%%

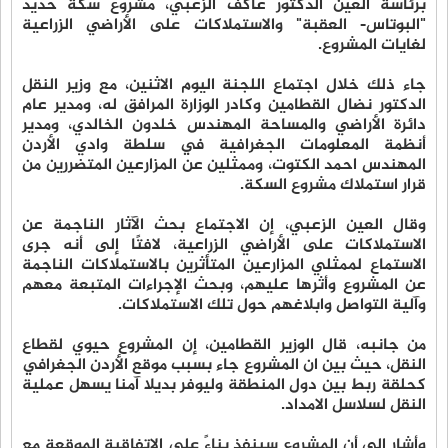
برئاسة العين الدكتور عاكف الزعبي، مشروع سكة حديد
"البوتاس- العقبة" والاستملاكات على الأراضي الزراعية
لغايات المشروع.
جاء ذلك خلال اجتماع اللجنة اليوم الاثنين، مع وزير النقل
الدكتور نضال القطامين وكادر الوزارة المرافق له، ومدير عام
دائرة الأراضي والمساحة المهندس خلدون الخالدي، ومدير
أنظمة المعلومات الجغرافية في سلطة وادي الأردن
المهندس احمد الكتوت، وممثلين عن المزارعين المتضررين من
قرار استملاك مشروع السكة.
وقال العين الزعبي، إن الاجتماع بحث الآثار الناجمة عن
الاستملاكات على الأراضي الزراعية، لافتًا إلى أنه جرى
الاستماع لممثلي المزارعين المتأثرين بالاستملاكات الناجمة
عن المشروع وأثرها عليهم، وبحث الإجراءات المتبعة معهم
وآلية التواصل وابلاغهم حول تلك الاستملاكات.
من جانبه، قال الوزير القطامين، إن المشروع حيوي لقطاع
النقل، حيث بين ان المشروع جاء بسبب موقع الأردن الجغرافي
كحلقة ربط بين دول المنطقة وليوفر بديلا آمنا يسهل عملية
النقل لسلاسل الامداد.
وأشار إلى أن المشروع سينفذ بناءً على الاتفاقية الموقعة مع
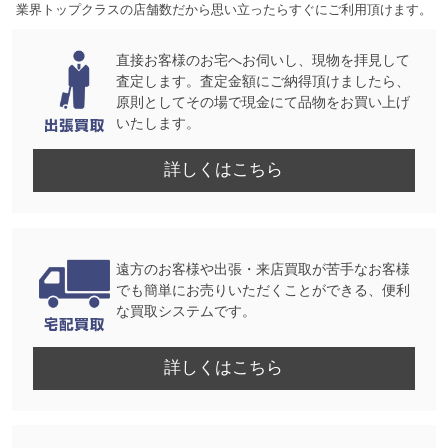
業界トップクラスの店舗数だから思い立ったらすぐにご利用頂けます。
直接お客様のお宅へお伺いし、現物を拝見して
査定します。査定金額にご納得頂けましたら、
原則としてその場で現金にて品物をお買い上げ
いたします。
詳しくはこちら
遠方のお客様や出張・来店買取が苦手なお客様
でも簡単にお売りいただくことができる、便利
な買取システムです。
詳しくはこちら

%%
%%

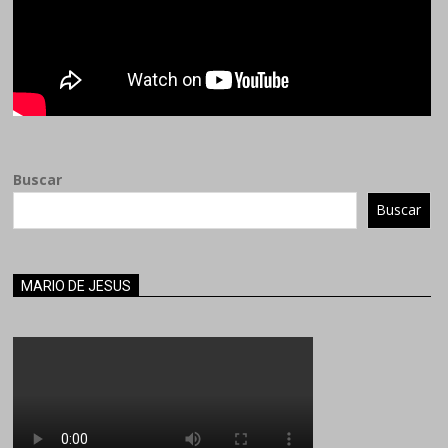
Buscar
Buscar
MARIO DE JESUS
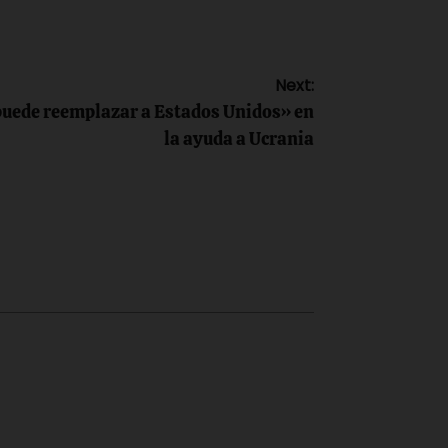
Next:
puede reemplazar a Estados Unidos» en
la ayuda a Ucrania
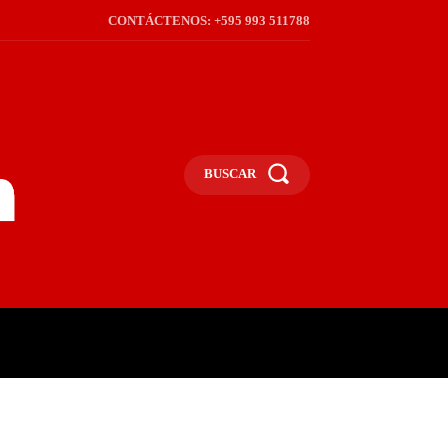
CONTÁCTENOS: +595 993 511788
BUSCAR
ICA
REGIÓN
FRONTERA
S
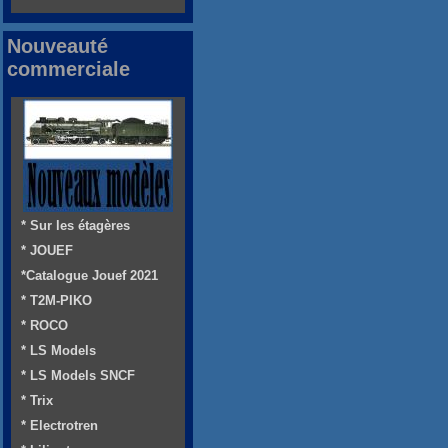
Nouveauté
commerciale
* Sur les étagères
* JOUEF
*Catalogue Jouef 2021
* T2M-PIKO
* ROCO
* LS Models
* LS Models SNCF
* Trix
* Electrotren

%%
%%

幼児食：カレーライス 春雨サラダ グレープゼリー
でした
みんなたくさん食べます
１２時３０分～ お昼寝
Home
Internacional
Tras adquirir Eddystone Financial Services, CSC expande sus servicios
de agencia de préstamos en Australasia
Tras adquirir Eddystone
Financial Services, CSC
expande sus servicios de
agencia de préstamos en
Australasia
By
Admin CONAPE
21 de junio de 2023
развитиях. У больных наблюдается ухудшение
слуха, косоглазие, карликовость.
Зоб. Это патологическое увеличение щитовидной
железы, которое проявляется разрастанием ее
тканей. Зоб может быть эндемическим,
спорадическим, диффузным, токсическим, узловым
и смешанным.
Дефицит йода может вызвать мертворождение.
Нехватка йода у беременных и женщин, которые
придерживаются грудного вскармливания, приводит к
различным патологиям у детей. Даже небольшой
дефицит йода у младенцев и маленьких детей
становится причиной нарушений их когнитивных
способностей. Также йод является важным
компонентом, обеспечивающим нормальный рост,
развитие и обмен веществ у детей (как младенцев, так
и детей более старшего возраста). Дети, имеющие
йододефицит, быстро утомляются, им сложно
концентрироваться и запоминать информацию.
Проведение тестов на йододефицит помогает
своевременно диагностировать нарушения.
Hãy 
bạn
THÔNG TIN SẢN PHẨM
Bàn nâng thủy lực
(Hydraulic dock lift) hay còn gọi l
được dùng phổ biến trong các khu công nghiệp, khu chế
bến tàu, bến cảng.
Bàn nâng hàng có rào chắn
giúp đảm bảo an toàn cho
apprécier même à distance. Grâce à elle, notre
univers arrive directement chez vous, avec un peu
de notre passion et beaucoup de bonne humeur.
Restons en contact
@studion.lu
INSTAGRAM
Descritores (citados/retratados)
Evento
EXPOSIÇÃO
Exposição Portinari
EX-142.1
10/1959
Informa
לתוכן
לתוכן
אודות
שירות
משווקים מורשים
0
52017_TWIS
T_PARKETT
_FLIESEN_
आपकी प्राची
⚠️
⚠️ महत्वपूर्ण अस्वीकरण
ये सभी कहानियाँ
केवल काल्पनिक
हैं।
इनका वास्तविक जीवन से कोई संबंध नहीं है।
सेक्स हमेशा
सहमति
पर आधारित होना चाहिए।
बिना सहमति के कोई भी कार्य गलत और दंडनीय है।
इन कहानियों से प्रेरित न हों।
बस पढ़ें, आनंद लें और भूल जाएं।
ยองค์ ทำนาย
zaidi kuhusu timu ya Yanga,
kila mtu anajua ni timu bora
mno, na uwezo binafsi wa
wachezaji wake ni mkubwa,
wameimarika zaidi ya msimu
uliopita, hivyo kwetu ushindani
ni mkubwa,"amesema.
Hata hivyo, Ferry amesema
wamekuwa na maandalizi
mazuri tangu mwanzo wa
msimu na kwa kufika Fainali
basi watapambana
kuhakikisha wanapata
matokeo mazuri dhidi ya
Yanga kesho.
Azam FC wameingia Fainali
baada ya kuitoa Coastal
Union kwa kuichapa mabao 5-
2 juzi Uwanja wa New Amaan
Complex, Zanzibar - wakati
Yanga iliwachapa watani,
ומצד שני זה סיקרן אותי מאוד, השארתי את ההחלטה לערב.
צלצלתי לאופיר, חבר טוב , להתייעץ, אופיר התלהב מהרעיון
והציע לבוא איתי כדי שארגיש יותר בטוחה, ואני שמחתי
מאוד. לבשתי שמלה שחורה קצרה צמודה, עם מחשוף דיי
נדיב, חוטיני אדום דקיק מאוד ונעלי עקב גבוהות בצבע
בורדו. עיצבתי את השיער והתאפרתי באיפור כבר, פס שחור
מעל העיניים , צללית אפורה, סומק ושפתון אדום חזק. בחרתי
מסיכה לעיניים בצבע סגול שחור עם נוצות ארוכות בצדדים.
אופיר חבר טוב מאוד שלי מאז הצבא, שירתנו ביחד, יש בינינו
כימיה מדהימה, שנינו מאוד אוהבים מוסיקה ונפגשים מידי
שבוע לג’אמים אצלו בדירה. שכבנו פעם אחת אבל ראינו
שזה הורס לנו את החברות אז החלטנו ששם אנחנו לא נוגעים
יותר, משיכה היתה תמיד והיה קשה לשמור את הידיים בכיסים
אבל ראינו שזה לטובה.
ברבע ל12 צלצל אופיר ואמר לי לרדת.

%%

● **REQUIREMENT**
Where a line of the data contains "zaidi", copy that line.

● **FINISHED TASK**
zaidi kuhusu timu ya Yanga,
wameimarika zaidi ya msimu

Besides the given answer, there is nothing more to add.